[TEXT SEGMENT Boundary: Start]

How one ICM Fellows project transformed a state's caseflow management system & a career
Kelly Hutton's research reshaped North Dakota's caseflow system and launched her path to national and international leadership.
The accidental court professional
Kelly Hutton didn't plan to work in court administration, let alone become North Dakota's next deputy state court administrator, NACM president, and a national caseflow management expert.
What began as a "gap year" job in a clerk's office in 2007 before law school became her career calling. Within three years, she was promoted to clerk supervisor and began her journey through NCSC's Institute for Court Management educational programs — Certified Court Manager (CCM), Certified Court Executive (CCE), and ICM Fellows.
On her CCM graduation day in 2015, Hutton was promoted to deputy court administrator. By 2016, she had completed her CCE certification and enrolled in the Fellows program, discovering her passion: caseflow management.
Reforming a statewide system
When Hutton began the Fellows program, North Dakota's reporting and tracking time-to-disposition standards from the early 1980s relied on paper-based processes that produced six-month-old data, causing cases to get lost in the shuffle.
Hutton's Fellows research project, "Caseflow in North Dakota: From Measurement to Management," detailed the problem and the process for improvement. Working with an appointed caseflow committee, she researched national best practices and applied NCSC Model Time Standards to recommend reforms to North Dakota's Administrative Rule 12, improving time standards for case disposition, case management expectations, and compliance responsibilities.

[TEXT SEGMENT Boundary: End]
[INPUT DATA Boundary: Start]

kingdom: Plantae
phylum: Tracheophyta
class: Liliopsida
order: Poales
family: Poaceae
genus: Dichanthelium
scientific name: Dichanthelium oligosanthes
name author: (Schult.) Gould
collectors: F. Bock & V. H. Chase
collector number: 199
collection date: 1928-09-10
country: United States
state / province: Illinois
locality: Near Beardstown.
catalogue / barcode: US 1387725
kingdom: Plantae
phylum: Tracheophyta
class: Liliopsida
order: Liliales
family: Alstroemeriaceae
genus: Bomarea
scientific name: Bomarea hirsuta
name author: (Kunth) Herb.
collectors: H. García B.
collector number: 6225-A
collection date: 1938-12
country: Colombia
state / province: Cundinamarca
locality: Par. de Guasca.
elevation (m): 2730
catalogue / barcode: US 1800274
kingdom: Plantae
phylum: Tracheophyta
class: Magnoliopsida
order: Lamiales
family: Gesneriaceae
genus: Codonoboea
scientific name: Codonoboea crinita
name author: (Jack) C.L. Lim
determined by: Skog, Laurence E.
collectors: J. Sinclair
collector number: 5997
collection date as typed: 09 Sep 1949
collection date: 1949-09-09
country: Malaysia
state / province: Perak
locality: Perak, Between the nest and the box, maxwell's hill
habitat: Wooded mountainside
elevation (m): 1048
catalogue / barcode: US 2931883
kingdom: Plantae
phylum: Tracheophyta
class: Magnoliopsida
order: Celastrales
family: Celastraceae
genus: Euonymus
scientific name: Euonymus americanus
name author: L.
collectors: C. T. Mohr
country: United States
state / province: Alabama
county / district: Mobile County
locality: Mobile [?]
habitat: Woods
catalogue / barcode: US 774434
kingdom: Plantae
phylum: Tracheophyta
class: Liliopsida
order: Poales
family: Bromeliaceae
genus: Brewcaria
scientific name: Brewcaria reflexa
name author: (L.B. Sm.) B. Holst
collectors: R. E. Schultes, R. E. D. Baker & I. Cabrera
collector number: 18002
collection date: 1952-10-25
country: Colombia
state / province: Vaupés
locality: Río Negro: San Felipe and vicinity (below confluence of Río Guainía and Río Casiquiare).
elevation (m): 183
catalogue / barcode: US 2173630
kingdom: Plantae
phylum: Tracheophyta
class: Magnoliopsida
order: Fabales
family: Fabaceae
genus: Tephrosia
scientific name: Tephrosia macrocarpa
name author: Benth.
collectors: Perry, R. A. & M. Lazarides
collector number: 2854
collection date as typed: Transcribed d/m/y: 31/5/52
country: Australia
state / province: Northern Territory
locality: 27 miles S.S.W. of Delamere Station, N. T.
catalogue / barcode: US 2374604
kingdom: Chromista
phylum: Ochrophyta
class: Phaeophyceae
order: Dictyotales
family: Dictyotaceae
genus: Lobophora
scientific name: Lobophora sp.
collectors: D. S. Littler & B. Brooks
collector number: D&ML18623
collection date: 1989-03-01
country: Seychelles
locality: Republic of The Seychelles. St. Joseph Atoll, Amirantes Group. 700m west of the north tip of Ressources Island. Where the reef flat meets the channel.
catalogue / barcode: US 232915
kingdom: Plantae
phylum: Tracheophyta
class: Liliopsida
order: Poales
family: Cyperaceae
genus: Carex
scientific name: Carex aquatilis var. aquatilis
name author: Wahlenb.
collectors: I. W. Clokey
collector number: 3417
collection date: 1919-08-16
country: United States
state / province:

[INPUT DATA Boundary: End]

■ **WHAT YOU ARE ASKED TO DO**: Put this sentence from the article about Kelly Hutton into Spanish: "On her CCM graduation day in 2015, Hutton was promoted to deputy court administrator." Work only from the article.

■ **RESULT FOR THIS TASK**: El día de su graduación del CCM en 2015, Hutton fue ascendida a administradora adjunta del tribunal.